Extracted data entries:
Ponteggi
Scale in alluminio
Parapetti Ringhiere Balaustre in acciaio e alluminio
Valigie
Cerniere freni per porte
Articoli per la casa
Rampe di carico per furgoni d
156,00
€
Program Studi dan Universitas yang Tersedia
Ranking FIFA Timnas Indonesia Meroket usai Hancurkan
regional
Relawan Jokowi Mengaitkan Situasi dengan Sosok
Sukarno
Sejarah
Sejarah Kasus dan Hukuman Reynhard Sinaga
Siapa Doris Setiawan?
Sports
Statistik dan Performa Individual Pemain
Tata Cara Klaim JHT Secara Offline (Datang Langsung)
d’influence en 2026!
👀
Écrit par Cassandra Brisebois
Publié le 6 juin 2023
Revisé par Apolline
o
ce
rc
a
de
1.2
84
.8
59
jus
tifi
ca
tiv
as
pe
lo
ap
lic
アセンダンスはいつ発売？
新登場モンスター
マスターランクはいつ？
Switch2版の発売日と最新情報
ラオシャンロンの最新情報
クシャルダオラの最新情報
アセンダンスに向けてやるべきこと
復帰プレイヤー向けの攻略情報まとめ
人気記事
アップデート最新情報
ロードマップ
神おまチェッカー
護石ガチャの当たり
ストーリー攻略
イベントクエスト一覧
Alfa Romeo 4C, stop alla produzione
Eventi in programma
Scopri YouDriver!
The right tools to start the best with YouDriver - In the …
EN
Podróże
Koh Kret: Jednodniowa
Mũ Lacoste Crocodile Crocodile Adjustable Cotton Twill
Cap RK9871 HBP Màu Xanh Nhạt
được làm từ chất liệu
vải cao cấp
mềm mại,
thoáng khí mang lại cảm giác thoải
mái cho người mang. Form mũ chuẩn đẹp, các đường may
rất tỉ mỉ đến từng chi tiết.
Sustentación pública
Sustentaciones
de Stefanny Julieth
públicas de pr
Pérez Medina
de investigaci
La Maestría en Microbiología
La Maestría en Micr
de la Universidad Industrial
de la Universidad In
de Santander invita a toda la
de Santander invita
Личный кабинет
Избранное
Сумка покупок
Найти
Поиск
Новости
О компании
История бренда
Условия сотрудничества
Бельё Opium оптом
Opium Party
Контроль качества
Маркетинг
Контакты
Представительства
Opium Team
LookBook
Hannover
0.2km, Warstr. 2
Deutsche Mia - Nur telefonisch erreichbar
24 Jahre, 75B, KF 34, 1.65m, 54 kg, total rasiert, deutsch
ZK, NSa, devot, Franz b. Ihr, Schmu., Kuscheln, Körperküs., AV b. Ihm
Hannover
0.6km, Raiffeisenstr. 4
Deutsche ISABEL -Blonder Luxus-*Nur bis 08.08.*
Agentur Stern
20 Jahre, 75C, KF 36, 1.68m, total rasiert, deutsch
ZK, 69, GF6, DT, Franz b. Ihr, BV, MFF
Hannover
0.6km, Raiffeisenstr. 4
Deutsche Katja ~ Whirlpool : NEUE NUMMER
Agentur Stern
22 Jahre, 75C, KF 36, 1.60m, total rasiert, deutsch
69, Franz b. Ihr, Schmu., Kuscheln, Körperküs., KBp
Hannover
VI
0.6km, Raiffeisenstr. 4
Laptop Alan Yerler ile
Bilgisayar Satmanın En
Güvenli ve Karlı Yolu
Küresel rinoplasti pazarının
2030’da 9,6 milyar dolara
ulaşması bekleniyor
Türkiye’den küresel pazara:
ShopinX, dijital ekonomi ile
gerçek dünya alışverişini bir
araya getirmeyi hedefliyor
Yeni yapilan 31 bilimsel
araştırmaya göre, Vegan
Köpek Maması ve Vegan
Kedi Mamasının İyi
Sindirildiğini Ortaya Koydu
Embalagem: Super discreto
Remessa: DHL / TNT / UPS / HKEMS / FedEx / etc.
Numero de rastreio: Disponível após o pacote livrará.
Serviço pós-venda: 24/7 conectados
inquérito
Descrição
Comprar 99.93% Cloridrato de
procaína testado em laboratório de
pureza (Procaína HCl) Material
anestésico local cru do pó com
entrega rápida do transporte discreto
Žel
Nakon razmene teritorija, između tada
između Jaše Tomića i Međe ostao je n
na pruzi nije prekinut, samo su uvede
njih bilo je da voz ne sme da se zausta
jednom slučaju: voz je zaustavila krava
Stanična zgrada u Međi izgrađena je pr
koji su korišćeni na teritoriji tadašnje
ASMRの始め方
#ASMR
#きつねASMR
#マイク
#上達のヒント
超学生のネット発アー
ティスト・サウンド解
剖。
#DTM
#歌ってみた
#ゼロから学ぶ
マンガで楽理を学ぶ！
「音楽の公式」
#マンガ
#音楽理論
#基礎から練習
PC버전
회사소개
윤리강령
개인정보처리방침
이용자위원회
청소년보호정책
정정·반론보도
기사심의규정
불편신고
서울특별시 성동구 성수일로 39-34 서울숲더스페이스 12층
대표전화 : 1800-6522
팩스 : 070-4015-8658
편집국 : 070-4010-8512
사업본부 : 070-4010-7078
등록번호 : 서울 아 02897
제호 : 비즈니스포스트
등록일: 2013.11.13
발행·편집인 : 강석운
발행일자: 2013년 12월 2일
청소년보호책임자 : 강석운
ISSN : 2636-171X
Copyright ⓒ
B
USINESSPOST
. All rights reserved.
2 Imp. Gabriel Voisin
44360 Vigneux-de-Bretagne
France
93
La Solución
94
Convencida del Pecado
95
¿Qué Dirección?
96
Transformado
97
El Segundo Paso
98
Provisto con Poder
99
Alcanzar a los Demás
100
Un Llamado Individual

§ ACTIVITY: Please return the data above exactly as given.

§ WRITTEN ANSWER:
Ponteggi
Scale in alluminio
Parapetti Ringhiere Balaustre in acciaio e alluminio
Valigie
Cerniere freni per porte
Articoli per la casa
Rampe di carico per furgoni d
156,00
€
Program Studi dan Universitas yang Tersedia
Ranking FIFA Timnas Indonesia Meroket usai Hancurkan
regional
Relawan Jokowi Mengaitkan Situasi dengan Sosok
Sukarno
Sejarah
Sejarah Kasus dan Hukuman Reynhard Sinaga
Siapa Doris Setiawan?
Sports
Statistik dan Performa Individual Pemain
Tata Cara Klaim JHT Secara Offline (Datang Langsung)
d’influence en 2026!
👀
Écrit par Cassandra Brisebois
Publié le 6 juin 2023
Revisé par Apolline
o
ce
rc
a
de
1.2
84
.8
59
jus
tifi
ca
tiv
as
pe
lo
ap
lic
アセンダンスはいつ発売？
新登場モンスター
マスターランクはいつ？
Switch2版の発売日と最新情報
ラオシャンロンの最新情報
クシャルダオラの最新情報
アセンダンスに向けてやるべきこと
復帰プレイヤー向けの攻略情報まとめ
人気記事
アップデート最新情報
ロードマップ
神おまチェッカー
護石ガチャの当たり
ストーリー攻略
イベントクエスト一覧
Alfa Romeo 4C, stop alla produzione
Eventi in programma
Scopri YouDriver!
The right tools to start the best with YouDriver - In the …
EN
Podróże
Koh Kret: Jednodniowa
Mũ Lacoste Crocodile Crocodile Adjustable Cotton Twill
Cap RK9871 HBP Màu Xanh Nhạt
được làm từ chất liệu
vải cao cấp
mềm mại,
thoáng khí mang lại cảm giác thoải
mái cho người mang. Form mũ chuẩn đẹp, các đường may
rất tỉ mỉ đến từng chi tiết.
Sustentación pública
Sustentaciones
de Stefanny Julieth
públicas de pr
Pérez Medina
de investigaci
La Maestría en Microbiología
La Maestría en Micr
de la Universidad Industrial
de la Universidad In
de Santander invita a toda la
de Santander invita
Личный кабинет
Избранное
Сумка покупок
Найти
Поиск
Новости
О компании
История бренда
Условия сотрудничества
Бельё Opium оптом
Opium Party
Контроль качества
Маркетинг
Контакты
Представительства
Opium Team
LookBook
Hannover
0.2km, Warstr. 2
Deutsche Mia - Nur telefonisch erreichbar
24 Jahre, 75B, KF 34, 1.65m, 54 kg, total rasiert, deutsch
ZK, NSa, devot, Franz b. Ihr, Schmu., Kuscheln, Körperküs., AV b. Ihm
Hannover
0.6km, Raiffeisenstr. 4
Deutsche ISABEL -Blonder Luxus-*Nur bis 08.08.*
Agentur Stern
20 Jahre, 75C, KF 36, 1.68m, total rasiert, deutsch
ZK, 69, GF6, DT, Franz b. Ihr, BV, MFF
Hannover
0.6km, Raiffeisenstr. 4
Deutsche Katja ~ Whirlpool : NEUE NUMMER
Agentur Stern
22 Jahre, 75C, KF 36, 1.60m, total rasiert, deutsch
69, Franz b. Ihr, Schmu., Kuscheln, Körperküs., KBp
Hannover
VI
0.6km, Raiffeisenstr. 4
Laptop Alan Yerler ile
Bilgisayar Satmanın En
Güvenli ve Karlı Yolu
Küresel rinoplasti pazarının
2030’da 9,6 milyar dolara
ulaşması bekleniyor
Türkiye’den küresel pazara:
ShopinX, dijital ekonomi ile
gerçek dünya alışverişini bir
araya getirmeyi hedefliyor
Yeni yapilan 31 bilimsel
araştırmaya göre, Vegan
Köpek Maması ve Vegan
Kedi Mamasının İyi
Sindirildiğini Ortaya Koydu
Embalagem: Super discreto
Remessa: DHL / TNT / UPS / HKEMS / FedEx / etc.
Numero de rastreio: Disponível após o pacote livrará.
Serviço pós-venda: 24/7 conectados
inquérito
Descrição
Comprar 99.93% Cloridrato de
procaína testado em laboratório de
pureza (Procaína HCl) Material
anestésico local cru do pó com
entrega rápida do transporte discreto
Žel
Nakon razmene teritorija, između tada
između Jaše Tomića i Međe ostao je n
na pruzi nije prekinut, samo su uvede
njih bilo je da voz ne sme da se zausta
jednom slučaju: voz je zaustavila krava
Stanična zgrada u Međi izgrađena je pr
koji su korišćeni na teritoriji tadašnje
ASMRの始め方
#ASMR
#きつねASMR
#マイク
#上達のヒント
超学生のネット発アー
ティスト・サウンド解
剖。
#DTM
#歌ってみた
#ゼロから学ぶ
マンガで楽理を学ぶ！
「音楽の公式」
#マンガ
#音楽理論
#基礎から練習
PC버전
회사소개
윤리강령
개인정보처리방침
이용자위원회
청소년보호정책
정정·반론보도
기사심의규정
불편신고
서울특별시 성동구 성수일로 39-34 서울숲더스페이스 12층
대표전화 : 1800-6522
팩스 : 070-4015-8658
편집국 : 070-4010-8512
사업본부 : 070-4010-7078
등록번호 : 서울 아 02897
제호 : 비즈니스포스트
등록일: 2013.11.13
발행·편집인 : 강석운
발행일자: 2013년 12월 2일
청소년보호책임자 : 강석운
ISSN : 2636-171X
Copyright ⓒ
B
USINESSPOST
. All rights reserved.
2 Imp. Gabriel Voisin
44360 Vigneux-de-Bretagne
France
93
La Solución
94
Convencida del Pecado
95
¿Qué Dirección?
96
Transformado
97
El Segundo Paso
98
Provisto con Poder
99
Alcanzar a los Demás
100
Un Llamado Individual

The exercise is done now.